By David Levine, US News & World Report | August 10, 2018
Clothing, skin patches and augmented reality glasses – welcome to the new age of data collection for mental health care.
YOU MAY NOT REMEMBER 2014 as a particularly revolutionary year, but in the digital world, it was. At the annual Consumer Electronics Show that year, the smartwatch made its breakthrough, to the extent that there was a special Wrist Revolution section showcasing watches with the power and capacity of smartphones. A year later, Apple released the Apple Watch, which quickly became the market leader.
Since then so-called wearable technology for the wrist, including watches and fitness bands, has, well, grabbed Americans by the wrist. According to a 2016 essay in PLOS Medicine, 1 in 6 U.S. consumers used wearable technology, and it predicted that 110 million fitness devices were likely to be sold in 2018.
That same essay asked, “Will consumer wearable technology ever be adopted or accepted by the medical community?” It answered its own question with a resounding yes: “consumer health wearables are predicted to become the next ‘Dr. Google.'”
[Read: Wearable Technology Gets Emotional.]
Indeed, the tech doctor has moved well beyond the wrist. Wearable devices that are able to track a growing number of medically important vital signs, risk factors and personal habits can be found in clothing, jewelry and monitors affixed to the skin. Even smartphones can track such information, and while not technically a “wearable,” it’s hard to find anyone who doesn’t have a smartphone in his or her pocket, purse or hand nearly every waking hour of the day and on the nightstand every sleeping hour of the night.
Tracking Important Health Data
The data from wearable devices is being used to help physicians treat patients with a number of diseases, including mental illness. In one of many examples, researchers looked at people with serious mental illness, including schizophrenia spectrum and mood disorders. This population tends to be less physically active than the general population, and increased activity has been shown to improve symptoms of the diseases. The researchers enrolled participants with serious mental illness in a six-month intervention; some were given a Fitbit activity tracking device and smartphone to use. Those participants said the devices helped encourage them to be more physically active and reach daily step goals by allowing them to self-monitor their activity.
[See: Apps to Mind Your Mental Health.]
The PLOS Medicine essay listed several ways that wearables can track important data:
- Heart rate: an oximeter built into a ring
- Muscle activity: an electronic sensor embedded into clothing
- Stress: an electodermal sensor incorporated into a wristband
- Female fertility: body temperature tracking
- Levels of mental attention: non-gelled electroencephalogram, or EEG, electrodes
- Levels of social interaction: proximity detections to others using Bluetooth- or Wi-Fi-enabled devices
Dr. John Torous, a staff psychiatrist and faculty member of Harvard Medical School, is elbows deep in mental health technology. He is director of the digital psychiatry division at Beth Israel Deaconess Medical Center, leads the American Psychiatric Association’s work group on the evaluation of smartphone apps and is an advisor to the smartphone mood study within the National Institutes of Health’s All of Us research program, which is gathering data from 1 million or more people living in the U.S. to promote research and improve health care. Torous says that while smartwatches and fitness bands are useful, “the challenge is, as everyone knows from personal experience, you put it on your wrist, and after how many weeks does it end up in your drawer?
A ‘Treasure Trove’ of Diagnostic Data
Several tech companies make smart skin patches to deliver medicines such as insulin or pain relievers or to test for relapse of substance abuse, says Dr.
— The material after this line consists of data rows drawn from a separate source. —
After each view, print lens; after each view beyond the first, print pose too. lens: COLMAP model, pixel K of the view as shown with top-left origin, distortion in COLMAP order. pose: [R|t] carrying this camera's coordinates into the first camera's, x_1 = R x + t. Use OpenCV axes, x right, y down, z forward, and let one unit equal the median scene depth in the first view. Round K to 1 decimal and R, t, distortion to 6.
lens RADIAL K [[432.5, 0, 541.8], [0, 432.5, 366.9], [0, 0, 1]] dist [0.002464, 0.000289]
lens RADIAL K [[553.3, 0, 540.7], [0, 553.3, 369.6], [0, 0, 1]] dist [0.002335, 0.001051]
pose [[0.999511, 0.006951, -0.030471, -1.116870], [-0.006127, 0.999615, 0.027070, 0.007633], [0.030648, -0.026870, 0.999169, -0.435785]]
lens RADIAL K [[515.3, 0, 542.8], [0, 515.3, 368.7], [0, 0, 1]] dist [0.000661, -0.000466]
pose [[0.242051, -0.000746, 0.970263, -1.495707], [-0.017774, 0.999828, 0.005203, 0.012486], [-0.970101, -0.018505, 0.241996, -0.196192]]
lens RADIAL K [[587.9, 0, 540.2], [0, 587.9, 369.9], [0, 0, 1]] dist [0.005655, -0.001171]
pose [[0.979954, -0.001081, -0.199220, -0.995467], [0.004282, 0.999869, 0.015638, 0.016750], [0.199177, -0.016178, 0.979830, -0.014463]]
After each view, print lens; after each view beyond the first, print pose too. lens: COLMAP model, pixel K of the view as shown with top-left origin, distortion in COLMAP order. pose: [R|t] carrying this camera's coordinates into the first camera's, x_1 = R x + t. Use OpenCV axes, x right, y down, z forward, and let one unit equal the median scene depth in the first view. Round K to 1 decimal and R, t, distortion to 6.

Steven Chan, a psychiatrist at the University of California—San Francisco who researches health information technologies and the digital health industry. And coming soon to a psychiatrist’s office near you: augmented reality glasses. “The best evidence for using virtual reality is pain distraction and for relaxation,” he says. It could also test how patients respond to triggers for, say, alcohol use or anxiety in public speaking.
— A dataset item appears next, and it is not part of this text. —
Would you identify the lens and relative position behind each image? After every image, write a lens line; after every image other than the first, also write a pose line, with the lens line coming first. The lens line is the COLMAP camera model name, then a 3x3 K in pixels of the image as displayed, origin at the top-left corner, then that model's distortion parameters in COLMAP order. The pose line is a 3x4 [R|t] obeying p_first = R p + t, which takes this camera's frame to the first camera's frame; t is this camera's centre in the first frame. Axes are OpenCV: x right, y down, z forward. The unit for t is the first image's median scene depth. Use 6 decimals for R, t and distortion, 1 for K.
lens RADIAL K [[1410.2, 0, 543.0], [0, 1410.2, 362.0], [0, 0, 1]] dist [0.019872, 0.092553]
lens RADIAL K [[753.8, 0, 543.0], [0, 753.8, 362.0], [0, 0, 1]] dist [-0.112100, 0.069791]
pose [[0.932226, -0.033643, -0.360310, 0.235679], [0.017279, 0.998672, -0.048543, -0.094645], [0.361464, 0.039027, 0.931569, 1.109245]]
Heart rate is among the most interesting pieces of data for Dr. Peter Yellowlees, a professor of psychiatry at the University of California—Davis. Research finds that heart rate varies over a 24-hour cycle and that there is a secondary, background rhythm that can be picked up over longer monitoring periods. “A lot of research is looking into, could you measure mood on this secondary rhythm? That is actually quite promising,” says Yellowlees, who is also vice president of the American Telemedicine Association.
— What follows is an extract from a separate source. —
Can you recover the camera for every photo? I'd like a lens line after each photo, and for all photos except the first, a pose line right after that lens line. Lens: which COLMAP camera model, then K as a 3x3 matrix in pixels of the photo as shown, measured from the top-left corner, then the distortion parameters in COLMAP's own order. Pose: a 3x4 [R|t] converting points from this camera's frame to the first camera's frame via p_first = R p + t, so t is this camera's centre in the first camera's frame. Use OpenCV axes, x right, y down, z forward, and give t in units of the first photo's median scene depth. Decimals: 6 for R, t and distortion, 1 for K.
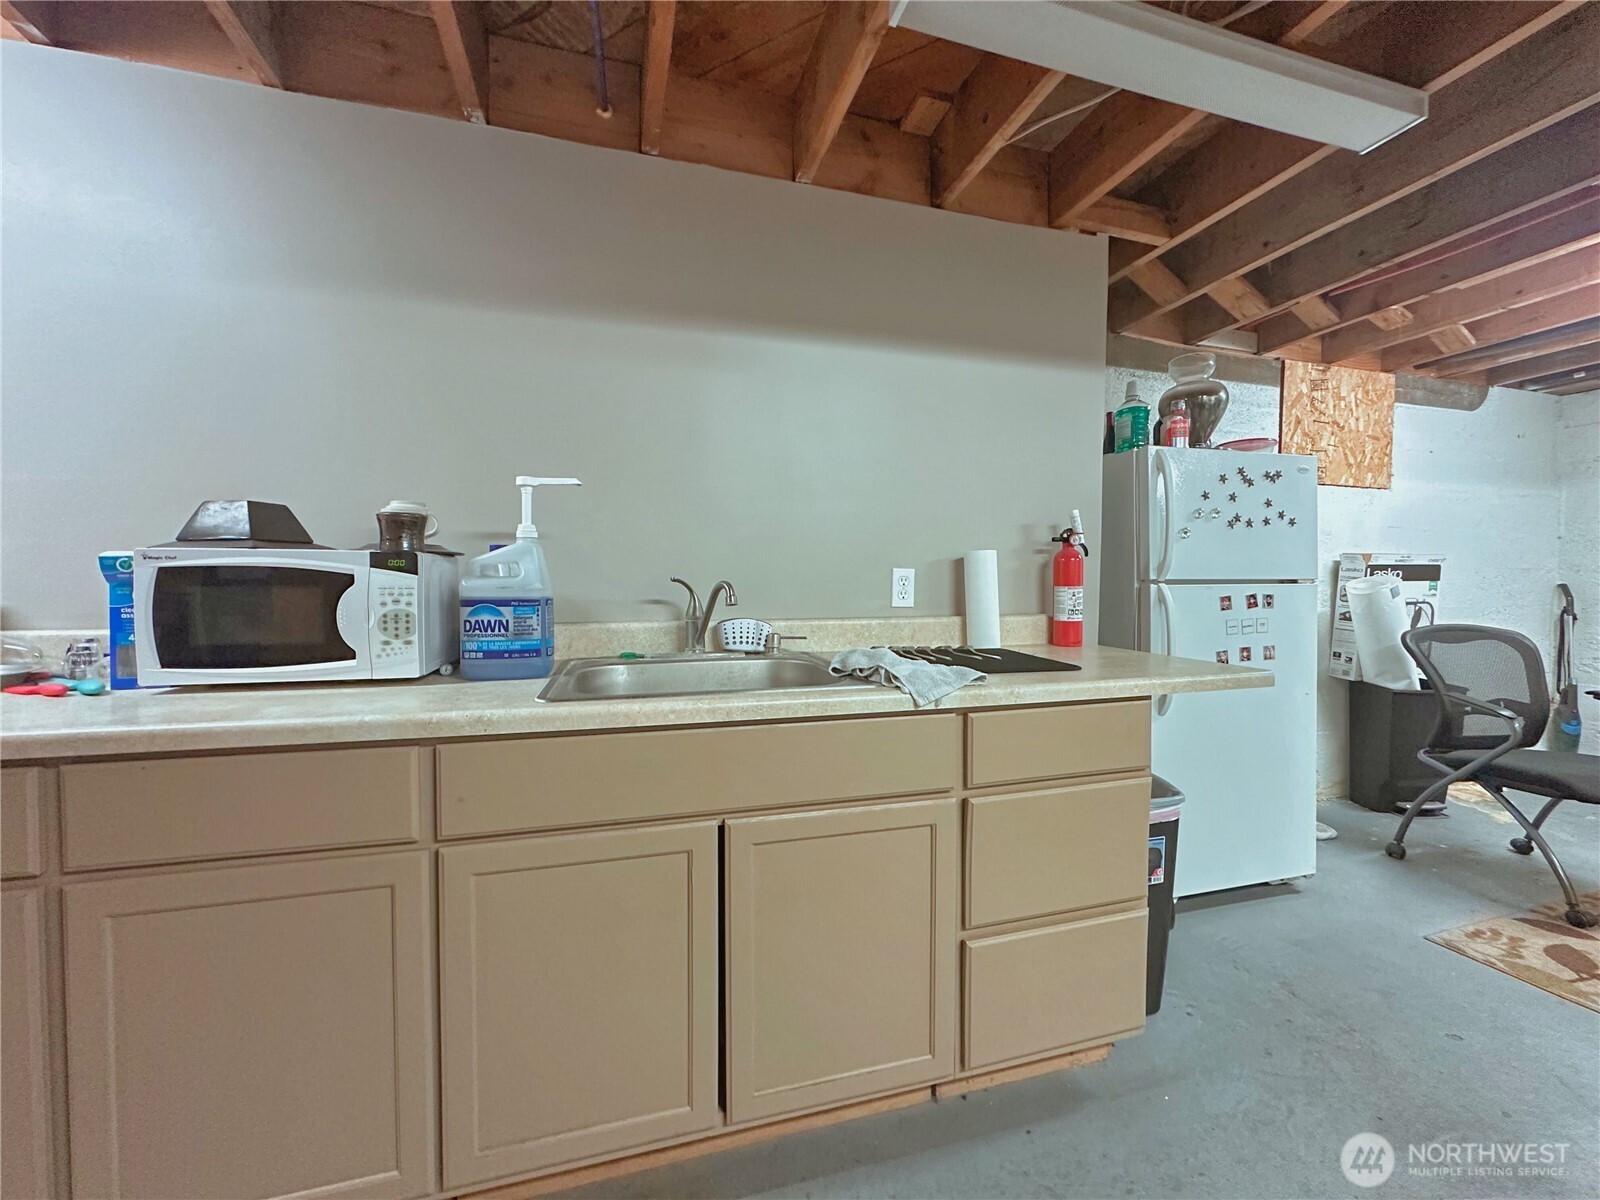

Yellowlees also foresees improvements in facial, voice and movement recognition software as critical mental health tools because some mental illnesses are correlated to changes in the face, the voice and physical movement. “The big new data will be video data. That will be really interesting in the mental health world,” he says. “I can easily see the day where I would ask someone with schizophrenia or autism to bring videos of them at work and play their whole lives – and they will have them. We all have tons of videos available, and that is a treasure trove of future diagnostic assessment.”